James Henry

James Henry


James Henry (13 December 1798 - 14 July 1876) was an Irish classical scholar and poet. He was born in Dublin the elder son of a woollen draper, Robert Henry, and his wife Kathleen Elder. He was educated by Unitarian minister Joseph Hutton, and then at Trinity College, Dublin. At age 11 he fell in love with the poetry of Virgil and got into the habit of always carrying a copy of the Aeneid in his left breast-pocket. In Trinity he graduated with the gold medal for Classics. He then turned to medicine and until 1845 he practised as a physician in Dublin city. In spite of his unconventionality and unorthodox views on religion and his own profession, he was very successful. He married Anne Jane Patton, from Donegal, and had three daughters, only one of whom, Katherine, born 1830, survived infancy.

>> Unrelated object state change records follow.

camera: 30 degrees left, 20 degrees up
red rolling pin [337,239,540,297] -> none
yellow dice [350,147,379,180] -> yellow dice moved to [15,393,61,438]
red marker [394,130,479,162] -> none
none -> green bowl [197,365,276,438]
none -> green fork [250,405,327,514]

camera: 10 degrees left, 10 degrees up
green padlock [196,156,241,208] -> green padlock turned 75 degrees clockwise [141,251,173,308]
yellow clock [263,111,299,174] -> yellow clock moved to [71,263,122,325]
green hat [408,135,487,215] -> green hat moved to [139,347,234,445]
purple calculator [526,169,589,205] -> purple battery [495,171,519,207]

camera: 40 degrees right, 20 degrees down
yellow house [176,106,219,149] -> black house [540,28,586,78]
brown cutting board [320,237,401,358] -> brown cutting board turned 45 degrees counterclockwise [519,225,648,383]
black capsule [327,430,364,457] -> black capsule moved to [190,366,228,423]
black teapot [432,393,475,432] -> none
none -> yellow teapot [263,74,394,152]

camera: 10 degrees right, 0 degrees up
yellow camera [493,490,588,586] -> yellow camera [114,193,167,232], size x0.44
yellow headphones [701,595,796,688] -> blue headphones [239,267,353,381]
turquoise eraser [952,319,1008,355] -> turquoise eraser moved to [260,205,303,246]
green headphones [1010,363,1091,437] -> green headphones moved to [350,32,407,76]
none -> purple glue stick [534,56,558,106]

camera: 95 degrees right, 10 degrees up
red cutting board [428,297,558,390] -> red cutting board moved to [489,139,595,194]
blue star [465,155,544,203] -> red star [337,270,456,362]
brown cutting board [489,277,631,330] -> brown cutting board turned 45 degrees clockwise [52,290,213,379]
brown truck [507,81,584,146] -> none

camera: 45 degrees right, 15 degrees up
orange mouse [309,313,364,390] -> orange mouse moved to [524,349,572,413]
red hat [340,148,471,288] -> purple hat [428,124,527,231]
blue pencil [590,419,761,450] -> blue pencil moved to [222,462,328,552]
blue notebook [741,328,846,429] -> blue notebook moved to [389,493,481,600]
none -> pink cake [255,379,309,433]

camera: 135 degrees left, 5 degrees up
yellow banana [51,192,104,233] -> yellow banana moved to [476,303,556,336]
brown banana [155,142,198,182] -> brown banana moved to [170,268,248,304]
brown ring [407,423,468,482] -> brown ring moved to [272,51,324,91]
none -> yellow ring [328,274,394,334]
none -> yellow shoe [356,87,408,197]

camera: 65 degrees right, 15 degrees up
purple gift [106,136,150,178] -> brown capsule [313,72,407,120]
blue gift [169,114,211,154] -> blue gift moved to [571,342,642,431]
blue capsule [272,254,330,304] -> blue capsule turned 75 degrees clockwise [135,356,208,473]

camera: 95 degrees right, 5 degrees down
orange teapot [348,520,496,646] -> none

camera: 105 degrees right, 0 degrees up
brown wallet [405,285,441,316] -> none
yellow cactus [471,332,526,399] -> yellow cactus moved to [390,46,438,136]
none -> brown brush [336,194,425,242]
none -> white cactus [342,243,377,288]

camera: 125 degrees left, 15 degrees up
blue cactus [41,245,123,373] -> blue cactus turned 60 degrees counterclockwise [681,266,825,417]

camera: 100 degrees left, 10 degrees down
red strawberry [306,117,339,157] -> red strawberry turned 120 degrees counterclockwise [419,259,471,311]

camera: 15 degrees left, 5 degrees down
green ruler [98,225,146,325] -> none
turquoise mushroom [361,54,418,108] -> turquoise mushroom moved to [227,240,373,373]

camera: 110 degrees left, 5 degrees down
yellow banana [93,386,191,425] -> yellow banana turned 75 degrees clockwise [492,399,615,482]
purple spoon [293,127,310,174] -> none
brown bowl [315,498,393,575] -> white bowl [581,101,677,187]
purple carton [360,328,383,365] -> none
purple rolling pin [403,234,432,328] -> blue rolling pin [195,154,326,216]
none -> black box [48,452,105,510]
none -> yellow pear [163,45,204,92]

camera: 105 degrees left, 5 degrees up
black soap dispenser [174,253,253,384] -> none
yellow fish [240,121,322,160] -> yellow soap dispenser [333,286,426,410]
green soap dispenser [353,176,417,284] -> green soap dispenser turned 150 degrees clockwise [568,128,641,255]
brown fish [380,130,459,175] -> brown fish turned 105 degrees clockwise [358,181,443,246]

His accession to a large fortune in 1845 enabled him to devote himself entirely to the absorbing occupation of his life: the study of Virgil. Accompanied by his wife and daughter, he visited all those parts of Europe where he was likely to find rare editions or manuscripts of the poet. When his wife died in Tyrol he continued his work with his daughter, who became quite a Virgil expert in her own right, and crossed the Alps seventeen times. After the death of his daughter in 1872 he returned to Dublin and continued his research at Trinity College, Dublin. He died at Dalkey, County Dublin.